Sorry to send this as an email; your site wouldn't accept it as a comment because it is too lengthy.


Mark Gerlach


************MY REPLY***********

Mark - I thought about this more (of course after I wrote this morning's blog and cleared my head with caffeine!) - I think the confusion here is what typically confuses the workers' compensation industry: subrogation.

You see, we're so accustomed to synonymously equating "employer" with "carrier" because the carrier takes over, and stands in the shoes of, the employer once a claim is presented.

And yes, it is true that SB 863 is reaping savings ... for insurance companies, not employers.

What you are citing is carrier savings.

As is obvious with current rate filings, those savings are not being passed on to the paying employers.

Self-insured/administered employers ARE seeing direct SB 863 savings. They represent a very, very small piece of the pie.

TPA administered self-insureds are seeing savings too, but not to the extent their self-administered brethren are, because there are profitable friction points (e.g.

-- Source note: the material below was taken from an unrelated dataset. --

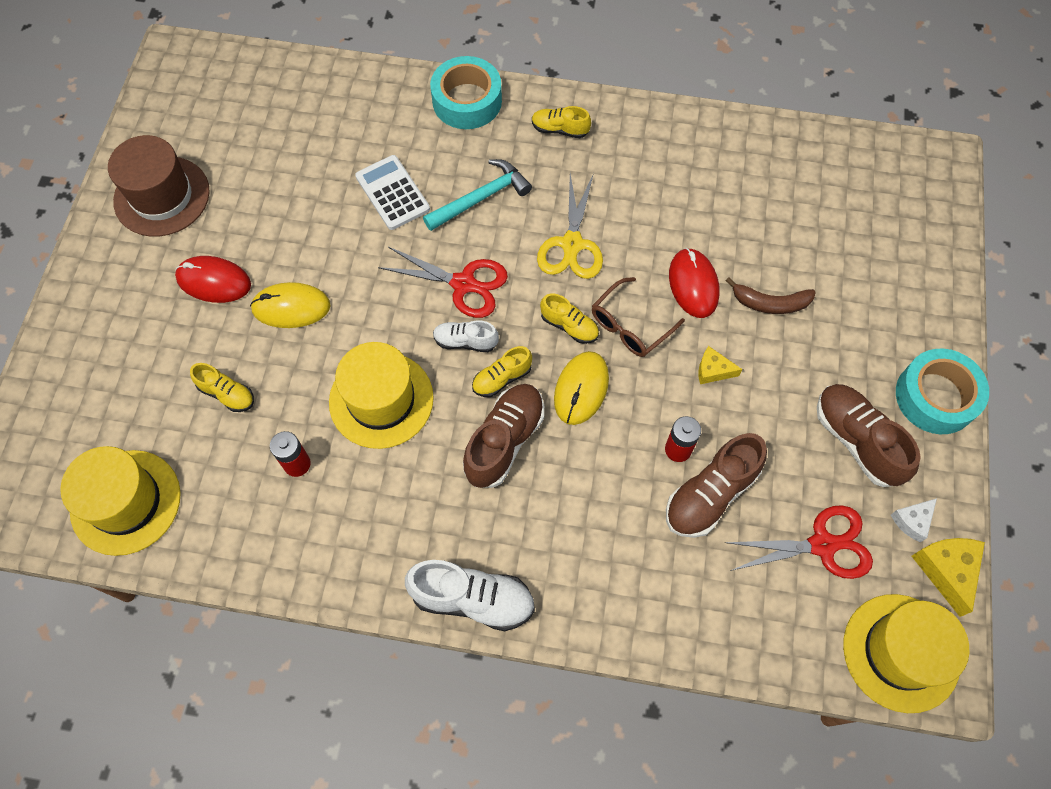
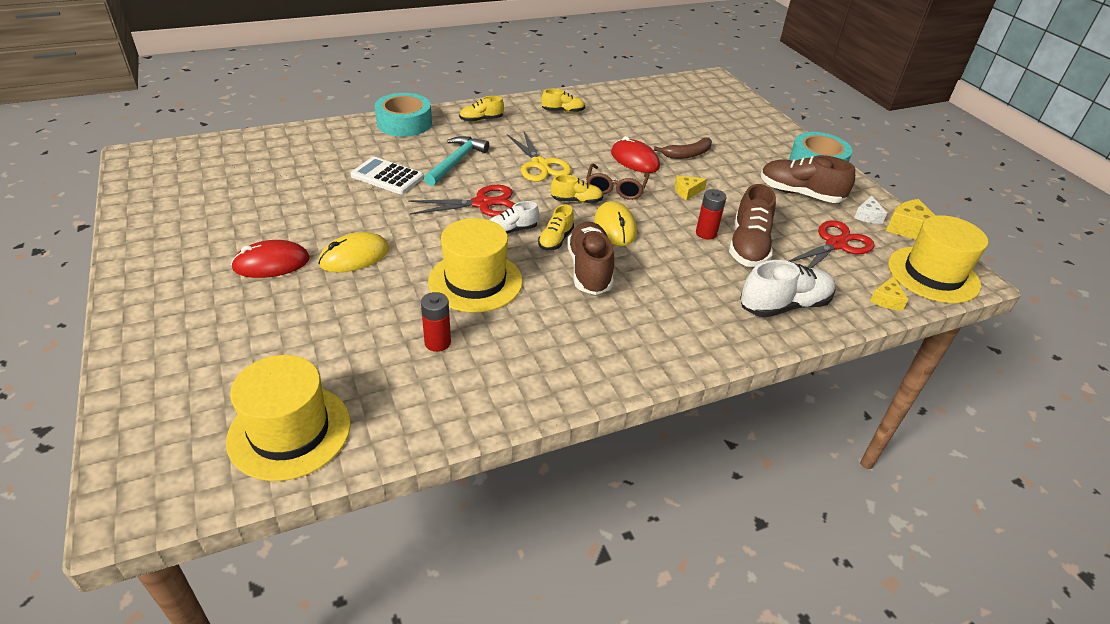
camera: 35 degrees left, 25 degrees down
brown hat [108,135,210,237] -> none
yellow shoe [190,363,254,412] -> yellow shoe moved to [541,89,585,113]
white shoe [405,560,535,631] -> white shoe moved to [740,260,836,318]
none -> yellow cheese [870,276,909,311]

UR, bill review, etc.) built into those TPA contracts.

But the vast majority of employers in this state, those that rely on insurance to cover their work comp risks, are not seeing any savings, and as is clear by the filings, are in fact seeing increases of between 2.5 and 10%.

So, while you make some very good arguments, they are characterized incorrectly. Yes, SB 863 is generating some savings (* and not nearly as much as was promised) but it's for the carriers, not the employers.

I stand by my opinion!


Or, as a good friend of mine likes to remind me: That's my opinion, ought to be yours!